━━━ Dataset records ━━━

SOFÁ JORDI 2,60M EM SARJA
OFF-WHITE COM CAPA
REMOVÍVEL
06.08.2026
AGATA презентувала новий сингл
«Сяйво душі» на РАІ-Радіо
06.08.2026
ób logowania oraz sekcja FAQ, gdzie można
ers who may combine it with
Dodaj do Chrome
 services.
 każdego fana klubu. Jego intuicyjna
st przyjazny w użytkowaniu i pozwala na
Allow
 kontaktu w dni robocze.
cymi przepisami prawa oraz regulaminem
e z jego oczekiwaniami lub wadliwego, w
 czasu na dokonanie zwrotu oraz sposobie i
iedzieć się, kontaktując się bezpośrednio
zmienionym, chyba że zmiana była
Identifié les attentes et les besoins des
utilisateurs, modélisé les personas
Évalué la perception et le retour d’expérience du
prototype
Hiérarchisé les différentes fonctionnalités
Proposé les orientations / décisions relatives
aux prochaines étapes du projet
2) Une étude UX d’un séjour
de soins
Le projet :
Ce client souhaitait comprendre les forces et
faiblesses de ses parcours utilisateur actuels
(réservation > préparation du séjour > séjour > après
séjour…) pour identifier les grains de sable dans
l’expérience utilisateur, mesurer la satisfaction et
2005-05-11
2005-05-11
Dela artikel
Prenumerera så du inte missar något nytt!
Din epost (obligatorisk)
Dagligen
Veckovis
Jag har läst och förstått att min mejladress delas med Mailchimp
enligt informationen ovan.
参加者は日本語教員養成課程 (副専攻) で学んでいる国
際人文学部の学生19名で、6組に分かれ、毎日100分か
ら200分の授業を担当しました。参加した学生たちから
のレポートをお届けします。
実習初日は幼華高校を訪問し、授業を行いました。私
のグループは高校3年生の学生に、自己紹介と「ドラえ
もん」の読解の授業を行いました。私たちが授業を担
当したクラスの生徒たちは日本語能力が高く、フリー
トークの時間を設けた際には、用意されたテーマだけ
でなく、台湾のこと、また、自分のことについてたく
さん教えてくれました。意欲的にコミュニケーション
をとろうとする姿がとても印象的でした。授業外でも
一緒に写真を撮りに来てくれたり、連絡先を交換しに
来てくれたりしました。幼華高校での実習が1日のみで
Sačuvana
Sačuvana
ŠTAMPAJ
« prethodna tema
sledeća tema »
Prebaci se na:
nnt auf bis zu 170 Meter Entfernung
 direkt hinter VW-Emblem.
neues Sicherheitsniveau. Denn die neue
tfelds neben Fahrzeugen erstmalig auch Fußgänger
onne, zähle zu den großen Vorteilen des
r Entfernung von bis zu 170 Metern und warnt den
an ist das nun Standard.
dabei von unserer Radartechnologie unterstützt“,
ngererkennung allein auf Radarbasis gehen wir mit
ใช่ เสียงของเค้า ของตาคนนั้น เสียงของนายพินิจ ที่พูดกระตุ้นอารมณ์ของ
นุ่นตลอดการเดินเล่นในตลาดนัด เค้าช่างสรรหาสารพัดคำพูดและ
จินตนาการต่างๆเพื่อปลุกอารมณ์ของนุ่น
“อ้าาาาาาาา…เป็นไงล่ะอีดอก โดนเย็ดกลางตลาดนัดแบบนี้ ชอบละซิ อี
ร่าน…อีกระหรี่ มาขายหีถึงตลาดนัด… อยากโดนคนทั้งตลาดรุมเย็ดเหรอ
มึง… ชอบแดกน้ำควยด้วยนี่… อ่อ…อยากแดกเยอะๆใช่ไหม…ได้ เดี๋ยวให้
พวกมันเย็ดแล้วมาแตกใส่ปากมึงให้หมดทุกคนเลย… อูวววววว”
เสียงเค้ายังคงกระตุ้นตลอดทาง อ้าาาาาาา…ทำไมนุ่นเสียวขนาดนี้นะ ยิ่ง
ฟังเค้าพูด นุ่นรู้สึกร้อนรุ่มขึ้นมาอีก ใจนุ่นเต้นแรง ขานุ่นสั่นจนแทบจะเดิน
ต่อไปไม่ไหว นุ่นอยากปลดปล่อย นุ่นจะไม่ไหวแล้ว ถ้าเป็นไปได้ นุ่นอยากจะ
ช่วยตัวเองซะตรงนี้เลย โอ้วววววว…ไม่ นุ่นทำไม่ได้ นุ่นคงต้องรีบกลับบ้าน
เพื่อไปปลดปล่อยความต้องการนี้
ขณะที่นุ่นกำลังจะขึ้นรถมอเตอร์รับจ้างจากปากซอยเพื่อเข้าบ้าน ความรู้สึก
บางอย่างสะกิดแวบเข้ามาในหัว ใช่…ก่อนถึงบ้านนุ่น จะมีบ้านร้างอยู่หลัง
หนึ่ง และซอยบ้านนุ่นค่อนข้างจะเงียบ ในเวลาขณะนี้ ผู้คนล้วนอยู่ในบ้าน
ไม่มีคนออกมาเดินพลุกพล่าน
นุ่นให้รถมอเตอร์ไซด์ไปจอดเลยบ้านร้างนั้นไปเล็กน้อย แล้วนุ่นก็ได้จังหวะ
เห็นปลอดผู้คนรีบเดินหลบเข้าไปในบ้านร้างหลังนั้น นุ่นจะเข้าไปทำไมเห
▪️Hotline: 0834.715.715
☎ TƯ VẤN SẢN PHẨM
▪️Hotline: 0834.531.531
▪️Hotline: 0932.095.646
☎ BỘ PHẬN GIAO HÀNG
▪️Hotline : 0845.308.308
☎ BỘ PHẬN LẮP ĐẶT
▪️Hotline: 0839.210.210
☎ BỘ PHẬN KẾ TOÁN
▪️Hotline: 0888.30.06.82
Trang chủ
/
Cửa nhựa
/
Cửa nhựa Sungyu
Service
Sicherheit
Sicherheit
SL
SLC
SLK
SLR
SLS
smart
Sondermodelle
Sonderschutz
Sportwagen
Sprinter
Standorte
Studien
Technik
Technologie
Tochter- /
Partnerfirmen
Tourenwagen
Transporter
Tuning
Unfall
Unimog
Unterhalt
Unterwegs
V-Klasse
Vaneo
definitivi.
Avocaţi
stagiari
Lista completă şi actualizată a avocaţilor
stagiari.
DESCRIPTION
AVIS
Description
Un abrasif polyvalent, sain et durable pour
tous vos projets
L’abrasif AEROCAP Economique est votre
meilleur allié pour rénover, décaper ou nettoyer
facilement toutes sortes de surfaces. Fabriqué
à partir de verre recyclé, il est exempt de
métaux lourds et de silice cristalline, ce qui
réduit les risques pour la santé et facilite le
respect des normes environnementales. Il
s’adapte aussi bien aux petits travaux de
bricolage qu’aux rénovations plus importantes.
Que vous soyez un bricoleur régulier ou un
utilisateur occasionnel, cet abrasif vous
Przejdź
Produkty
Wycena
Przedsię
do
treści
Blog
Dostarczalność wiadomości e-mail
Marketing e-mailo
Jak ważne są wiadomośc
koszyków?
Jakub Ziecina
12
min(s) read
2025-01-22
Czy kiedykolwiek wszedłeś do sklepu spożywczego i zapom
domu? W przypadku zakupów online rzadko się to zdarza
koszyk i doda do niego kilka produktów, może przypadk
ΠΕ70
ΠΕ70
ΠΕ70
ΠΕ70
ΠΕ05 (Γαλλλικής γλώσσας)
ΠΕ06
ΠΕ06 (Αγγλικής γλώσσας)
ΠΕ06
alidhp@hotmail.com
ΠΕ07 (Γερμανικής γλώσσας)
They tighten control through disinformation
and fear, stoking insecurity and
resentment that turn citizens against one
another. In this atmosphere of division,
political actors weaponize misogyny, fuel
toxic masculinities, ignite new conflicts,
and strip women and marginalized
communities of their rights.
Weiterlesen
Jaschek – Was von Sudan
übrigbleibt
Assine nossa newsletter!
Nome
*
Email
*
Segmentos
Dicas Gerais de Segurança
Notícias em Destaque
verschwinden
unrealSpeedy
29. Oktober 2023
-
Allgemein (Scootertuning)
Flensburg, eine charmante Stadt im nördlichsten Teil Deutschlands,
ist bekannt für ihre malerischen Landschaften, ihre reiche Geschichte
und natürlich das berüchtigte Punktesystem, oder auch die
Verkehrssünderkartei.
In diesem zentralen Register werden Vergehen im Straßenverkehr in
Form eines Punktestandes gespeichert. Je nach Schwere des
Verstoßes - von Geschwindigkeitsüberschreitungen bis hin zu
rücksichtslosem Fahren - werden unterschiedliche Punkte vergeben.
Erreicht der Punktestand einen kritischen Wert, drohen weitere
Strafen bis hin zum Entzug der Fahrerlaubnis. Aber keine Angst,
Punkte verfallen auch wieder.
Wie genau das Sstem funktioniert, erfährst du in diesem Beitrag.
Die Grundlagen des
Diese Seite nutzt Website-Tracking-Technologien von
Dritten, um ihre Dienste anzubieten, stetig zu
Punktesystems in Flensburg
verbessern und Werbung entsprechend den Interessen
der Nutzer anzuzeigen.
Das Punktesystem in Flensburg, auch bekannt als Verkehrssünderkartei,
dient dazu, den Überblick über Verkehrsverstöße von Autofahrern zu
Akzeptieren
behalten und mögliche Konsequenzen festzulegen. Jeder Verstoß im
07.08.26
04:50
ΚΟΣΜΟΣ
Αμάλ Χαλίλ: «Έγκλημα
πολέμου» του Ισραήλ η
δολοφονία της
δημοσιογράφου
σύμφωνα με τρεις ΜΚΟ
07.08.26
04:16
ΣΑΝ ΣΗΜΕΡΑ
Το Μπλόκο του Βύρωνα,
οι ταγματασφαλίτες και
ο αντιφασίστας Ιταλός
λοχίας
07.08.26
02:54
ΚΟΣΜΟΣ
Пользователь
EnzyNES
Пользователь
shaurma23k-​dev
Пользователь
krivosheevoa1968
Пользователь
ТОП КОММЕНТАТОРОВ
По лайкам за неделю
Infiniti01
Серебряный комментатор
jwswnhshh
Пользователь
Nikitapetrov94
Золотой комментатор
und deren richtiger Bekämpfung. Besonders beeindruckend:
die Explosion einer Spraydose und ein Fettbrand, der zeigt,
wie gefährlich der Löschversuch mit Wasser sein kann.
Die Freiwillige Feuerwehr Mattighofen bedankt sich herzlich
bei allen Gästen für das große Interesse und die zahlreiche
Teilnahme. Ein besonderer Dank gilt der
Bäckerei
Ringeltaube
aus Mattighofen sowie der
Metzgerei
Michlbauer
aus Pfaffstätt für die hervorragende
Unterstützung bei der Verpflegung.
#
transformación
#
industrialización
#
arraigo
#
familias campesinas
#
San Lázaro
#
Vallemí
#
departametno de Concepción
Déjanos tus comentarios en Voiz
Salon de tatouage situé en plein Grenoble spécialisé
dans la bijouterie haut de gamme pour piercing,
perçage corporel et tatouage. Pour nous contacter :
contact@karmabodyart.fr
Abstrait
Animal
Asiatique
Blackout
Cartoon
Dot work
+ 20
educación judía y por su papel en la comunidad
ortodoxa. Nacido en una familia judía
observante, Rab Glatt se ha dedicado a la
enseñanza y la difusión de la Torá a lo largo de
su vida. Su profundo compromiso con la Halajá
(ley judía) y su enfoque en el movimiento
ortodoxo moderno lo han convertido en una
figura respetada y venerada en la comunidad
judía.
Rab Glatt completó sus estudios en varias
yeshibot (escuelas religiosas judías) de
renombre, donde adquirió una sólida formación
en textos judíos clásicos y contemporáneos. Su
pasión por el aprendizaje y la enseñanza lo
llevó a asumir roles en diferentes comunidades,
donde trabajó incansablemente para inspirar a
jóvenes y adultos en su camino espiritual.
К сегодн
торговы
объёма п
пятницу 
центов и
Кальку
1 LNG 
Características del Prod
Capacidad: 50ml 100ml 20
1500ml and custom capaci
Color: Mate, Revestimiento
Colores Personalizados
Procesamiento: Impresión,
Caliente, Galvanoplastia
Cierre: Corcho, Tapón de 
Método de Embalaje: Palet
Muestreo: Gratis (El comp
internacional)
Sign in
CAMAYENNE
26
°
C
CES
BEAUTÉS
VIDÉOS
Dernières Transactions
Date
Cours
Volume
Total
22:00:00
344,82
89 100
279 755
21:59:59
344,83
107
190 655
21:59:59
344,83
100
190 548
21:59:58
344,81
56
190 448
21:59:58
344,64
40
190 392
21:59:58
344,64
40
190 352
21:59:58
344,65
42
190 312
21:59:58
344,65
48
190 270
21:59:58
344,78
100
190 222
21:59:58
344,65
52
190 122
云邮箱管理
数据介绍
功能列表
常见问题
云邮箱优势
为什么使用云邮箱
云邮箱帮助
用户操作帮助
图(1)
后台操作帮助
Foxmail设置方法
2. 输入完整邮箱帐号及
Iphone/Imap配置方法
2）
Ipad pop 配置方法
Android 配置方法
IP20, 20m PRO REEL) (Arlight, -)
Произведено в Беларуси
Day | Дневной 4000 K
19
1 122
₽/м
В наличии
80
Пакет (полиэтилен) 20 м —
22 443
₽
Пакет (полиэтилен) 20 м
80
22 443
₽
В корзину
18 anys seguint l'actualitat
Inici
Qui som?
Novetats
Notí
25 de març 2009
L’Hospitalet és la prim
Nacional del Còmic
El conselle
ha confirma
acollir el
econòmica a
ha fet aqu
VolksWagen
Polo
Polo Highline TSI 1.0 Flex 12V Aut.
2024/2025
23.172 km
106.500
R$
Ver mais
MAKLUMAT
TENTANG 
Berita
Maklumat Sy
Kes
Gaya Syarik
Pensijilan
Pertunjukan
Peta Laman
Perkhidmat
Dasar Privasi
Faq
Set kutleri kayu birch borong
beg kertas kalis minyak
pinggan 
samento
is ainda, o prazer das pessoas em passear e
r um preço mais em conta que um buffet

━━━

# What this task involves
Count each line of the material above that holds the word "Verkehrssünderkartei", and state the total with no other text.

# Task response
2